JT: Sport, especially football, carries a raw and universal energy that is very massive, which we’re not used to. As artists, we’re not massive. So to use this energy to bring crowds together and speak a language that transcends borders, we entered a different world.
EM: In my case, as a sculptor and visual artist, my goal is always to work with the forms, the material, and the meaning at the same time. In the case of this project, there is still that sense of advocating through the materials and the forms to create feelings and experience.

Football in Argentina, especially, is a cultural religion; a unifying cultural pillar. How has growing up within Argentina’s football culture influenced the way you think about collective identity and public space?
EM: For us, sport is closely related with our families, our neighbourhoods, our school years, our childhood friends. It’s not only the passion of our own team and the way we want to win the game—but more of a way to relate with our history. We pulled together that experience for this project, alongside our interests in art, fashion, and traditional ways of work.
JT: We also took the net as a tool for awareness. If we flipped its meaning in the ocean, nets are usually associated with destruction. Here, we transform it into a symbol of collective action and the unique power of sport to unite humanity. In a way, using art to shift the narrative.

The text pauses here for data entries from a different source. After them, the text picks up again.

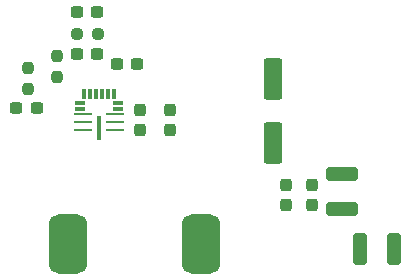
<source format=gbr>
%TF.GenerationSoftware,KiCad,Pcbnew,(6.0.8)*%
%TF.CreationDate,2023-02-08T15:19:57+01:00*%
%TF.ProjectId,power supply prototype,706f7765-7220-4737-9570-706c79207072,rev?*%
%TF.SameCoordinates,Original*%
%TF.FileFunction,Paste,Top*%
%TF.FilePolarity,Positive*%
%FSLAX46Y46*%
G04 Gerber Fmt 4.6, Leading zero omitted, Abs format (unit mm)*
G04 Created by KiCad (PCBNEW (6.0.8)) date 2023-02-08 15:19:57*
%MOMM*%
%LPD*%
G01*
G04 APERTURE LIST*
G04 Aperture macros list*
%AMRoundRect*
0 Rectangle with rounded corners*
0 $1 Rounding radius*
0 $2 $3 $4 $5 $6 $7 $8 $9 X,Y pos of 4 corners*
0 Add a 4 corners polygon primitive as box body*
4,1,4,$2,$3,$4,$5,$6,$7,$8,$9,$2,$3,0*
0 Add four circle primitives for the rounded corners*
1,1,$1+$1,$2,$3*
1,1,$1+$1,$4,$5*
1,1,$1+$1,$6,$7*
1,1,$1+$1,$8,$9*
0 Add four rect primitives between the rounded corners*
20,1,$1+$1,$2,$3,$4,$5,0*
20,1,$1+$1,$4,$5,$6,$7,0*
20,1,$1+$1,$6,$7,$8,$9,0*
20,1,$1+$1,$8,$9,$2,$3,0*%
G04 Aperture macros list end*
%ADD10R,0.914400X0.304800*%
%ADD11R,1.498600X0.254000*%
%ADD12R,0.355600X1.999996*%
%ADD13R,0.304800X0.812800*%
%ADD14RoundRect,0.237500X-0.237500X0.300000X-0.237500X-0.300000X0.237500X-0.300000X0.237500X0.300000X0*%
%ADD15RoundRect,0.237500X0.237500X-0.300000X0.237500X0.300000X-0.237500X0.300000X-0.237500X-0.300000X0*%
%ADD16RoundRect,0.237500X-0.300000X-0.237500X0.300000X-0.237500X0.300000X0.237500X-0.300000X0.237500X0*%
%ADD17RoundRect,0.250000X-0.325000X-1.100000X0.325000X-1.100000X0.325000X1.100000X-0.325000X1.100000X0*%
%ADD18RoundRect,0.812500X-0.812500X-1.687500X0.812500X-1.687500X0.812500X1.687500X-0.812500X1.687500X0*%
%ADD19RoundRect,0.237500X0.300000X0.237500X-0.300000X0.237500X-0.300000X-0.237500X0.300000X-0.237500X0*%
%ADD20RoundRect,0.237500X0.250000X0.237500X-0.250000X0.237500X-0.250000X-0.237500X0.250000X-0.237500X0*%
%ADD21RoundRect,0.250000X-0.550000X1.500000X-0.550000X-1.500000X0.550000X-1.500000X0.550000X1.500000X0*%
%ADD22RoundRect,0.237500X-0.237500X0.250000X-0.237500X-0.250000X0.237500X-0.250000X0.237500X0.250000X0*%
%ADD23RoundRect,0.250000X1.100000X-0.325000X1.100000X0.325000X-1.100000X0.325000X-1.100000X-0.325000X0*%
%ADD24RoundRect,0.237500X0.237500X-0.250000X0.237500X0.250000X-0.237500X0.250000X-0.237500X-0.250000X0*%
G04 APERTURE END LIST*
D10*
%TO.C,U1*%
X130358601Y-84049996D03*
X130358601Y-84549997D03*
D11*
X130650700Y-85050000D03*
X130650700Y-85699999D03*
X130650700Y-86350001D03*
D12*
X132000000Y-86225005D03*
D11*
X133349300Y-86350013D03*
X133349300Y-85699999D03*
X133349300Y-85050013D03*
D10*
X133641399Y-84549997D03*
X133641399Y-84049996D03*
D13*
X133250000Y-83293600D03*
X132750001Y-83293600D03*
X132250000Y-83293600D03*
X131750000Y-83293600D03*
X131249999Y-83293600D03*
X130750000Y-83293600D03*
%TD*%
D14*
%TO.C,Cbyp1*%
X135500000Y-84637500D03*
X135500000Y-86362500D03*
%TD*%
D15*
%TO.C,DNp*%
X147800000Y-92725000D03*
X147800000Y-91000000D03*
%TD*%
D16*
%TO.C,Cc1*%
X130137500Y-76400000D03*
X131862500Y-76400000D03*
%TD*%
D17*
%TO.C,Cout3*%
X154050000Y-96400000D03*
X157000000Y-96400000D03*
%TD*%
D18*
%TO.C,L1*%
X140650000Y-96000000D03*
X129350000Y-96000000D03*
%TD*%
D19*
%TO.C,CF1*%
X131862500Y-79900000D03*
X130137500Y-79900000D03*
%TD*%
D20*
%TO.C,RCOMP1*%
X131912500Y-78200000D03*
X130087500Y-78200000D03*
%TD*%
D21*
%TO.C,CSup2*%
X146750000Y-82050000D03*
X146750000Y-87450000D03*
%TD*%
D16*
%TO.C,CBIAS1*%
X133500000Y-80800000D03*
X135225000Y-80800000D03*
%TD*%
%TO.C,Cbst1*%
X124975000Y-84500000D03*
X126700000Y-84500000D03*
%TD*%
D22*
%TO.C,R_RST1*%
X126000000Y-81087500D03*
X126000000Y-82912500D03*
%TD*%
D15*
%TO.C,DNP*%
X150000000Y-92725000D03*
X150000000Y-91000000D03*
%TD*%
D14*
%TO.C,Csup1*%
X138000000Y-84637500D03*
X138000000Y-86362500D03*
%TD*%
D23*
%TO.C,Cout1*%
X152600000Y-93075000D03*
X152600000Y-90125000D03*
%TD*%
D24*
%TO.C,R_OSC1*%
X128400000Y-81912500D03*
X128400000Y-80087500D03*
%TD*%
M02*

</source>
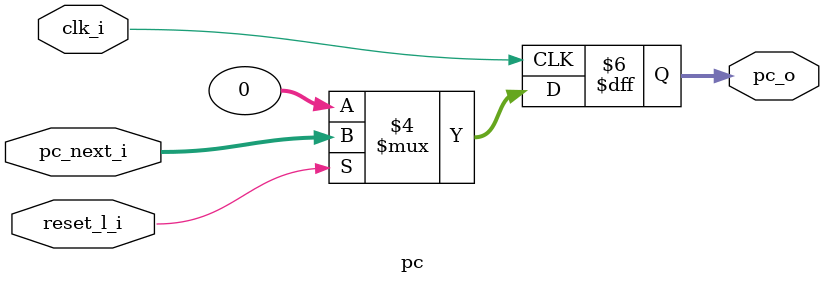
<source format=v>
module pc #(
    parameter DATA_WIDTH = 32
) (
    clk_i, pc_next_i, reset_l_i, pc_o
);
    input [DATA_WIDTH-1:0] pc_next_i;
    input reset_l_i, clk_i;

    output reg [DATA_WIDTH-1:0] pc_o;

    always @(posedge clk_i) begin
        if (reset_l_i == 1'b0) begin
            pc_o <= 32'h00000000;
        end else begin
            pc_o <= pc_next_i;
        end
    end
endmodule
</source>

Jessica, you began in fashion but have since shifted into sculpture—but your practice has always been grounded in textiles. How did this background come into play with this installation?
JT: I never left fashion, to tell you the truth. I’m doing consultancy. Fashion is in my blood. I dream in fashion. I still work with Rick Owens and Michele Lamy on textile collections. For me to start weaving this, it was like thinking of a collection. I return to my origins often—this is where I feel most comfortable.

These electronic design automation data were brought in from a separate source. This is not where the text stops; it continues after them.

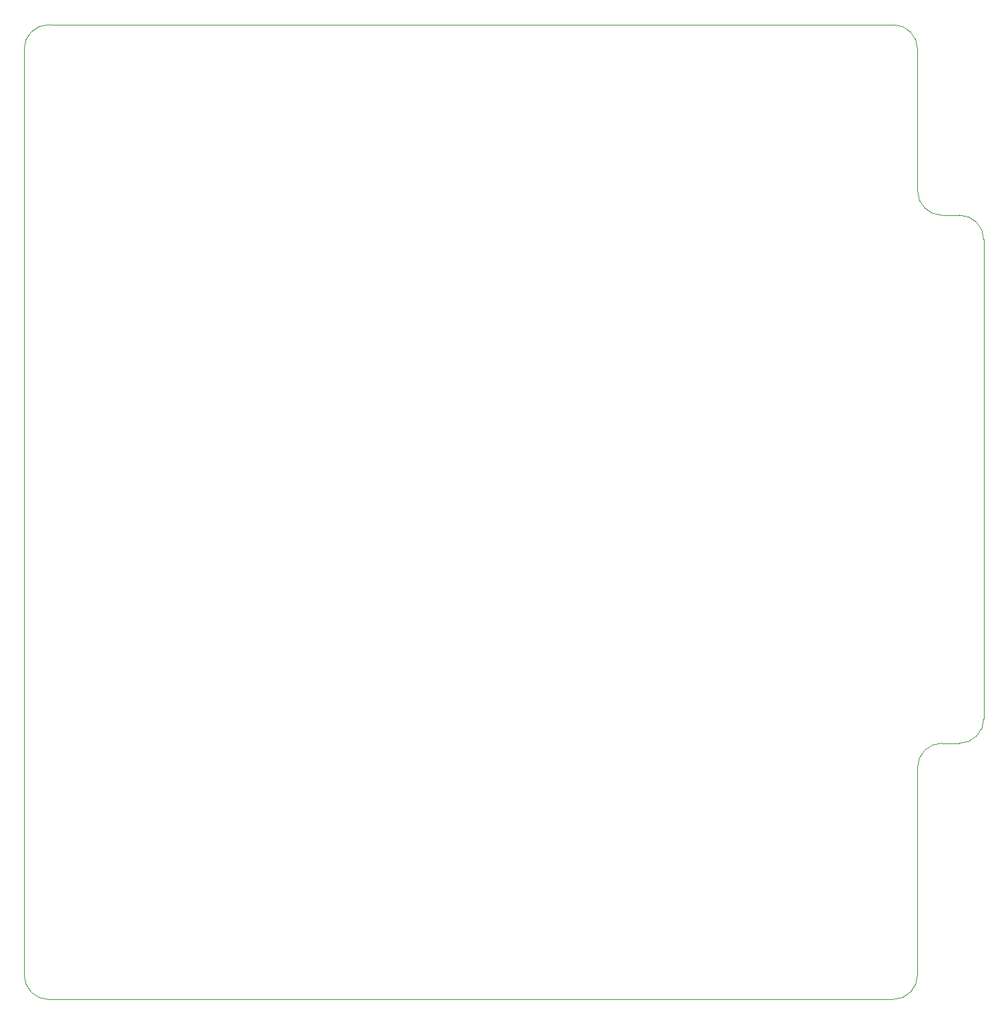
<source format=gbr>
%TF.GenerationSoftware,KiCad,Pcbnew,8.0.3-8.0.3-0~ubuntu22.04.1*%
%TF.CreationDate,2024-07-11T11:22:04+05:30*%
%TF.ProjectId,DUT_Interface_board_v0.2,4455545f-496e-4746-9572-666163655f62,rev?*%
%TF.SameCoordinates,Original*%
%TF.FileFunction,Profile,NP*%
%FSLAX46Y46*%
G04 Gerber Fmt 4.6, Leading zero omitted, Abs format (unit mm)*
G04 Created by KiCad (PCBNEW 8.0.3-8.0.3-0~ubuntu22.04.1) date 2024-07-11 11:22:04*
%MOMM*%
%LPD*%
G01*
G04 APERTURE LIST*
%TA.AperFunction,Profile*%
%ADD10C,0.050000*%
%TD*%
G04 APERTURE END LIST*
D10*
X203857683Y-54353918D02*
X201706976Y-54352281D01*
X203856798Y-119357597D02*
X201699001Y-119358603D01*
X91704200Y-30901400D02*
X195704942Y-30901400D01*
X91704200Y-150901400D02*
G75*
G02*
X88704200Y-147901400I0J3000000D01*
G01*
X201706976Y-54352281D02*
G75*
G02*
X198709318Y-51353024I2324J2999981D01*
G01*
X195703800Y-150901400D02*
X91704200Y-150901400D01*
X88704200Y-147901400D02*
X88704200Y-33901400D01*
X198700399Y-122359001D02*
X198703800Y-147901001D01*
X198703800Y-147901001D02*
G75*
G02*
X195703800Y-150901400I-3000000J-399D01*
G01*
X206855400Y-116357598D02*
G75*
G02*
X203856798Y-119357600I-3000000J-2D01*
G01*
X88704200Y-33901400D02*
G75*
G02*
X91704200Y-30901400I3000000J0D01*
G01*
X206855400Y-57353917D02*
X206855400Y-116357598D01*
X203857683Y-54353918D02*
G75*
G02*
X206855383Y-57353917I-2283J-2999982D01*
G01*
X195704942Y-30901400D02*
G75*
G02*
X198704900Y-33900658I-42J-3000000D01*
G01*
X198700399Y-122359001D02*
G75*
G02*
X201699001Y-119358599I3000001J401D01*
G01*
X198704942Y-33900658D02*
X198709259Y-51353024D01*
M02*

</source>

But I wouldn’t have done this alone. Emiliano talks to me about the sculptures, and I talk to him about textiles—when I received this project, I said, if Emiliano is doing it, I’m going to do it too. The match is what made us do this amazing work.
Emiliano, your works are often in places of industrial architecture or white cubes, from which a new relationship forms with the viewer. This project enters a much more participatory and public context. How does that shift the way you think about audience engagement?
EM: For me, this was kind of a dream project, in terms of the possibility to connect with the audience. My deepest connection with Jessica is through our relationship with form and the materials. The art piece within fashion is the same, it is only a vehicle to have an experience. As an artist, we can try and provoke beauty, happiness, even sadness—but ultimately the important thing is to connect with people. My responsibility is to make the piece, but the responsibility of the piece is to connect with the people.




What do you hope for audiences to encounter with your work?
EM: It’s very important for us as artists to bring together the interest of people who want to play a game on the pitch, but at the same time, live the experience of the art piece. In a museum, an art gallery, or the theatre—you go there to be a spectator, to receive a message or impressions. When you go to a game, you participate only as a player. Here, it was a mix of those experiences, and to me that part was very special.
JT: This project only exists because different creative voices joined hands: Ximena Camino, Reefline, PlayLab Inc. Their conceptual design with our physical artistic execution alongside the weavers—this design was the powerful result of this ecosystem.
So really, it’s not just an art installation, but an ecosystem. We’re using the high energy and universality of sport to address something much deeper, a relationship with the ocean. We cannot do it alone, we have to do it as a collective.